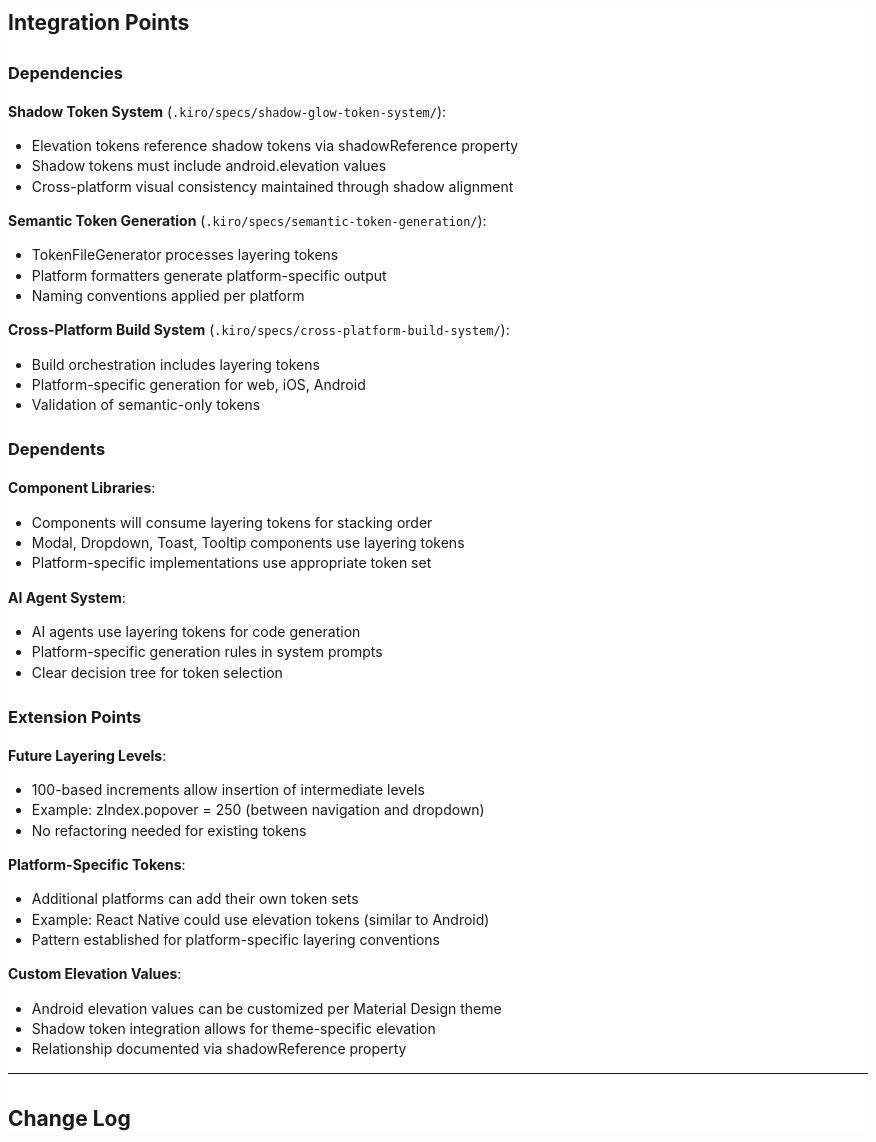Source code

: 
## Integration Points

### Dependencies

**Shadow Token System** (`.kiro/specs/shadow-glow-token-system/`):
- Elevation tokens reference shadow tokens via shadowReference property
- Shadow tokens must include android.elevation values
- Cross-platform visual consistency maintained through shadow alignment

**Semantic Token Generation** (`.kiro/specs/semantic-token-generation/`):
- TokenFileGenerator processes layering tokens
- Platform formatters generate platform-specific output
- Naming conventions applied per platform

**Cross-Platform Build System** (`.kiro/specs/cross-platform-build-system/`):
- Build orchestration includes layering tokens
- Platform-specific generation for web, iOS, Android
- Validation of semantic-only tokens

### Dependents

**Component Libraries**:
- Components will consume layering tokens for stacking order
- Modal, Dropdown, Toast, Tooltip components use layering tokens
- Platform-specific implementations use appropriate token set

**AI Agent System**:
- AI agents use layering tokens for code generation
- Platform-specific generation rules in system prompts
- Clear decision tree for token selection

### Extension Points

**Future Layering Levels**:
- 100-based increments allow insertion of intermediate levels
- Example: zIndex.popover = 250 (between navigation and dropdown)
- No refactoring needed for existing tokens

**Platform-Specific Tokens**:
- Additional platforms can add their own token sets
- Example: React Native could use elevation tokens (similar to Android)
- Pattern established for platform-specific layering conventions

**Custom Elevation Values**:
- Android elevation values can be customized per Material Design theme
- Shadow token integration allows for theme-specific elevation
- Relationship documented via shadowReference property

---

## Change Log
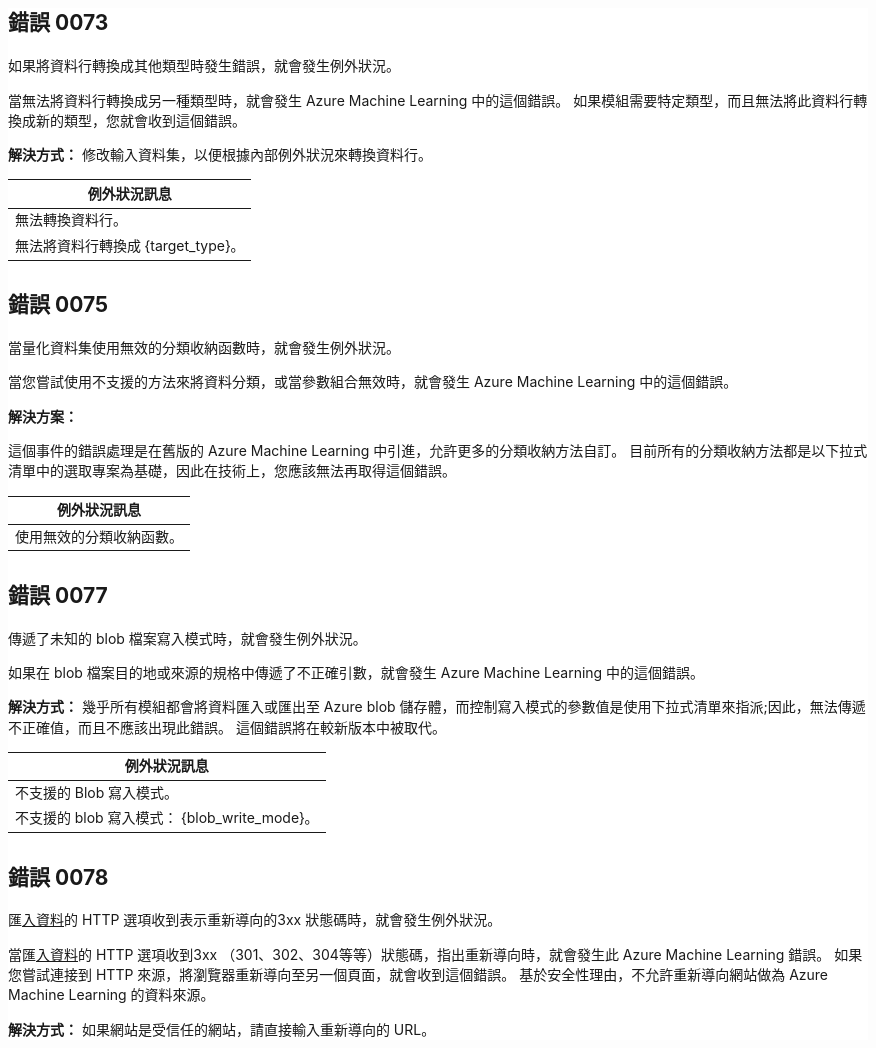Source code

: 
## <a name="error-0073"></a>錯誤 0073  
 如果將資料行轉換成其他類型時發生錯誤，就會發生例外狀況。  

 當無法將資料行轉換成另一種類型時，就會發生 Azure Machine Learning 中的這個錯誤。  如果模組需要特定類型，而且無法將此資料行轉換成新的類型，您就會收到這個錯誤。  

**解決方式：** 修改輸入資料集，以便根據內部例外狀況來轉換資料行。  

|例外狀況訊息|
|------------------------|
|無法轉換資料行。|
|無法將資料行轉換成 {target_type}。|


## <a name="error-0075"></a>錯誤 0075  
當量化資料集使用無效的分類收納函數時，就會發生例外狀況。  

當您嘗試使用不支援的方法來將資料分類，或當參數組合無效時，就會發生 Azure Machine Learning 中的這個錯誤。  

**解決方案：**

這個事件的錯誤處理是在舊版的 Azure Machine Learning 中引進，允許更多的分類收納方法自訂。 目前所有的分類收納方法都是以下拉式清單中的選取專案為基礎，因此在技術上，您應該無法再取得這個錯誤。

 

|例外狀況訊息|
|------------------------|
|使用無效的分類收納函數。|


## <a name="error-0077"></a>錯誤 0077  
 傳遞了未知的 blob 檔案寫入模式時，就會發生例外狀況。  

 如果在 blob 檔案目的地或來源的規格中傳遞了不正確引數，就會發生 Azure Machine Learning 中的這個錯誤。  

**解決方式：** 幾乎所有模組都會將資料匯入或匯出至 Azure blob 儲存體，而控制寫入模式的參數值是使用下拉式清單來指派;因此，無法傳遞不正確值，而且不應該出現此錯誤。 這個錯誤將在較新版本中被取代。  

|例外狀況訊息|
|------------------------|
|不支援的 Blob 寫入模式。|
|不支援的 blob 寫入模式： {blob_write_mode}。|


## <a name="error-0078"></a>錯誤 0078  
 匯[入資料](import-data.md)的 HTTP 選項收到表示重新導向的3xx 狀態碼時，就會發生例外狀況。  

 當匯[入資料](import-data.md)的 HTTP 選項收到3xx （301、302、304等等）狀態碼，指出重新導向時，就會發生此 Azure Machine Learning 錯誤。 如果您嘗試連接到 HTTP 來源，將瀏覽器重新導向至另一個頁面，就會收到這個錯誤。 基於安全性理由，不允許重新導向網站做為 Azure Machine Learning 的資料來源。  

**解決方式：** 如果網站是受信任的網站，請直接輸入重新導向的 URL。  
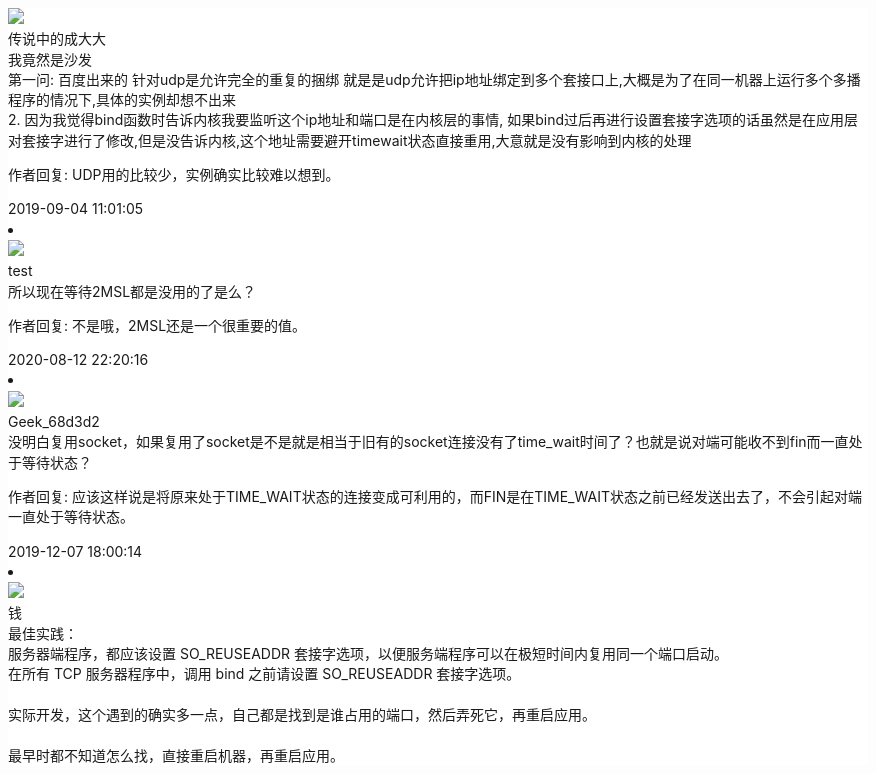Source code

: <div class="_2sjJGcOH_0"><img src="https://static001.geekbang.org/account/avatar/00/12/df/1e/cea897e8.jpg"
  class="_3FLYR4bF_0">
<div class="_36ChpWj4_0">
  <div class="_2zFoi7sd_0"><span>传说中的成大大</span>
  </div>
  <div class="_2_QraFYR_0">我竟然是沙发<br>第一问: 百度出来的 针对udp是允许完全的重复的捆绑 就是是udp允许把ip地址绑定到多个套接口上,大概是为了在同一机器上运行多个多播程序的情况下,具体的实例却想不出来<br>2. 因为我觉得bind函数时告诉内核我要监听这个ip地址和端口是在内核层的事情, 如果bind过后再进行设置套接字选项的话虽然是在应用层对套接字进行了修改,但是没告诉内核,这个地址需要避开timewait状态直接重用,大意就是没有影响到内核的处理</div>
  <div class="_10o3OAxT_0">
    <p class="_3KxQPN3V_0">作者回复: UDP用的比较少，实例确实比较难以想到。</p>
  </div>
  <div class="_3klNVc4Z_0">
    <div class="_3Hkula0k_0">2019-09-04 11:01:05</div>
  </div>
</div>
</div>
</li>
<li>
<div class="_2sjJGcOH_0"><img src="https://static001.geekbang.org/account/avatar/00/10/43/79/18073134.jpg"
  class="_3FLYR4bF_0">
<div class="_36ChpWj4_0">
  <div class="_2zFoi7sd_0"><span>test</span>
  </div>
  <div class="_2_QraFYR_0">所以现在等待2MSL都是没用的了是么？</div>
  <div class="_10o3OAxT_0">
    <p class="_3KxQPN3V_0">作者回复: 不是哦，2MSL还是一个很重要的值。</p>
  </div>
  <div class="_3klNVc4Z_0">
    <div class="_3Hkula0k_0">2020-08-12 22:20:16</div>
  </div>
</div>
</div>
</li>
<li>
<div class="_2sjJGcOH_0"><img src="https://thirdwx.qlogo.cn/mmopen/vi_32/DYAIOgq83eqf54z1ZmqQY1kmJ6t1HAnrqMM3j6WKf0oDeVLhtnA2ZUKY6AX9MK6RjvcO8SiczXy3uU0IzBQ3tpw/132"
  class="_3FLYR4bF_0">
<div class="_36ChpWj4_0">
  <div class="_2zFoi7sd_0"><span>Geek_68d3d2</span>
  </div>
  <div class="_2_QraFYR_0">没明白复用socket，如果复用了socket是不是就是相当于旧有的socket连接没有了time_wait时间了？也就是说对端可能收不到fin而一直处于等待状态？</div>
  <div class="_10o3OAxT_0">
    <p class="_3KxQPN3V_0">作者回复: 应该这样说是将原来处于TIME_WAIT状态的连接变成可利用的，而FIN是在TIME_WAIT状态之前已经发送出去了，不会引起对端一直处于等待状态。</p>
  </div>
  <div class="_3klNVc4Z_0">
    <div class="_3Hkula0k_0">2019-12-07 18:00:14</div>
  </div>
</div>
</div>
</li>
<li>
<div class="_2sjJGcOH_0"><img src="https://static001.geekbang.org/account/avatar/00/0f/67/f4/9a1feb59.jpg"
  class="_3FLYR4bF_0">
<div class="_36ChpWj4_0">
  <div class="_2zFoi7sd_0"><span>钱</span>
  </div>
  <div class="_2_QraFYR_0">最佳实践：<br>服务器端程序，都应该设置 SO_REUSEADDR 套接字选项，以便服务端程序可以在极短时间内复用同一个端口启动。<br>在所有 TCP 服务器程序中，调用 bind 之前请设置 SO_REUSEADDR 套接字选项。<br><br>实际开发，这个遇到的确实多一点，自己都是找到是谁占用的端口，然后弄死它，再重启应用。<br><br>最早时都不知道怎么找，直接重启机器，再重启应用。</div>
  <div class="_10o3OAxT_0">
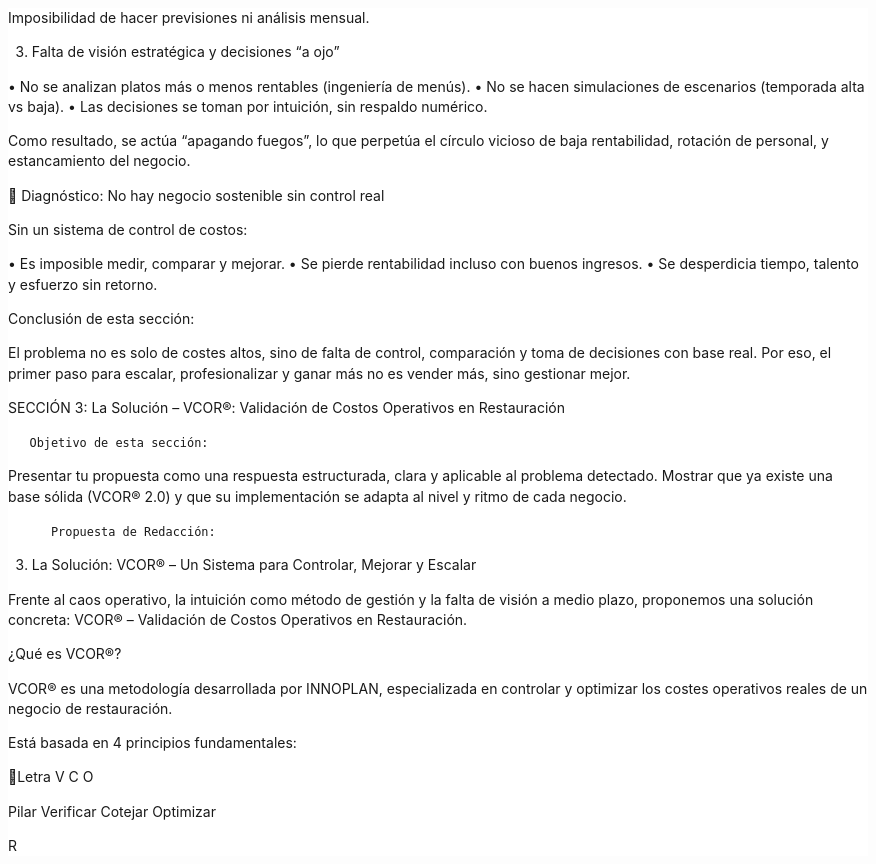 Imposibilidad de hacer previsiones ni análisis mensual.

3. Falta de visión estratégica y decisiones “a ojo”

•  No se analizan platos más o menos rentables (ingeniería de menús).
•  No se hacen simulaciones de escenarios (temporada alta vs baja).
•  Las decisiones se toman por intuición, sin respaldo numérico.

Como resultado, se actúa “apagando fuegos”, lo que perpetúa el círculo vicioso de baja
rentabilidad, rotación de personal, y estancamiento del negocio.

    Diagnóstico: No hay negocio sostenible sin control real

Sin un sistema de control de costos:

•  Es imposible medir, comparar y mejorar.
•  Se pierde rentabilidad incluso con buenos ingresos.
•  Se desperdicia tiempo, talento y esfuerzo sin retorno.

   Conclusión de esta sección:

El problema no es solo de costes altos, sino de falta de control, comparación y toma
de decisiones con base real. Por eso, el primer paso para escalar, profesionalizar y
ganar más no es vender más, sino gestionar mejor.

   SECCIÓN 3: La Solución – VCOR®: Validación
de Costos Operativos en Restauración

       Objetivo de esta sección:

Presentar tu propuesta como una respuesta estructurada, clara y aplicable al
problema detectado. Mostrar que ya existe una base sólida (VCOR® 2.0) y que su
implementación se adapta al nivel y ritmo de cada negocio.

          Propuesta de Redacción:

3. La Solución: VCOR® – Un Sistema para Controlar, Mejorar y Escalar

Frente al caos operativo, la intuición como método de gestión y la falta de visión a
medio plazo, proponemos una solución concreta:
VCOR® – Validación de Costos Operativos en Restauración.

¿Qué es VCOR®?

VCOR® es una metodología desarrollada por INNOPLAN, especializada en
controlar y optimizar los costes operativos reales de un negocio de restauración.

Está basada en 4 principios fundamentales:

Letra
V
C
O

Pilar
Verificar
Cotejar
Optimizar

R
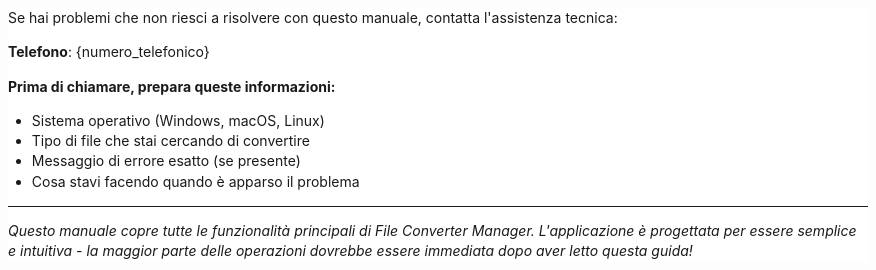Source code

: Se hai problemi che non riesci a risolvere con questo manuale, contatta l'assistenza tecnica:

**Telefono**: {numero_telefonico}

**Prima di chiamare, prepara queste informazioni:**
- Sistema operativo (Windows, macOS, Linux)
- Tipo di file che stai cercando di convertire
- Messaggio di errore esatto (se presente)
- Cosa stavi facendo quando è apparso il problema

---

*Questo manuale copre tutte le funzionalità principali di File Converter Manager. L'applicazione è progettata per essere semplice e intuitiva - la maggior parte delle operazioni dovrebbe essere immediata dopo aver letto questa guida!*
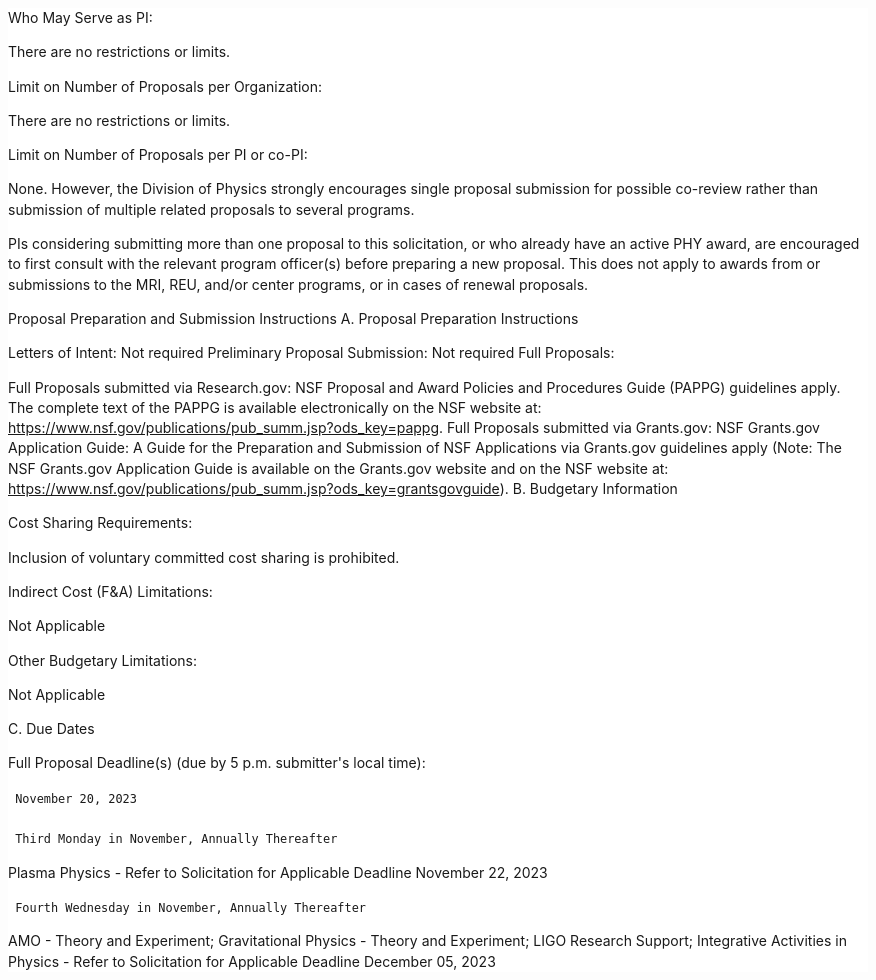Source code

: Who May Serve as PI:

There are no restrictions or limits.

Limit on Number of Proposals per Organization:

There are no restrictions or limits.

Limit on Number of Proposals per PI or co-PI:

None. However, the Division of Physics strongly encourages single proposal submission for possible co-review rather than submission of multiple related proposals to several programs.

PIs considering submitting more than one proposal to this solicitation, or who already have an active PHY award, are encouraged to first consult with the relevant program officer(s) before preparing a new proposal. This does not apply to awards from or submissions to the MRI, REU, and/or center programs, or in cases of renewal proposals.

Proposal Preparation and Submission Instructions
A. Proposal Preparation Instructions

Letters of Intent: Not required
Preliminary Proposal Submission: Not required
Full Proposals:

Full Proposals submitted via Research.gov: NSF Proposal and Award Policies and Procedures Guide (PAPPG) guidelines apply. The complete text of the PAPPG is available electronically on the NSF website at: https://www.nsf.gov/publications/pub_summ.jsp?ods_key=pappg.
Full Proposals submitted via Grants.gov: NSF Grants.gov Application Guide: A Guide for the Preparation and Submission of NSF Applications via Grants.gov guidelines apply (Note: The NSF Grants.gov Application Guide is available on the Grants.gov website and on the NSF website at: https://www.nsf.gov/publications/pub_summ.jsp?ods_key=grantsgovguide).
B. Budgetary Information

Cost Sharing Requirements:

Inclusion of voluntary committed cost sharing is prohibited.

Indirect Cost (F&A) Limitations:

Not Applicable

Other Budgetary Limitations:

Not Applicable

C. Due Dates

Full Proposal Deadline(s) (due by 5 p.m. submitter's local time):

     November 20, 2023

     Third Monday in November, Annually Thereafter

Plasma Physics - Refer to Solicitation for Applicable Deadline
     November 22, 2023

     Fourth Wednesday in November, Annually Thereafter

AMO - Theory and Experiment; Gravitational Physics - Theory and Experiment; LIGO Research Support; Integrative Activities in Physics - Refer to Solicitation for Applicable Deadline
     December 05, 2023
================
Task prompt
Go to the line in the material above that contains "esfuerzo sin retorno." and copy exactly from there through the line that contains "SECCIÓN 3: La Solución – VCOR®: Validación", stopping after it.

Output of the exercise
•  Se desperdicia tiempo, talento y esfuerzo sin retorno.

   Conclusión de esta sección:

El problema no es solo de costes altos, sino de falta de control, comparación y toma
de decisiones con base real. Por eso, el primer paso para escalar, profesionalizar y
ganar más no es vender más, sino gestionar mejor.

   SECCIÓN 3: La Solución – VCOR®: Validación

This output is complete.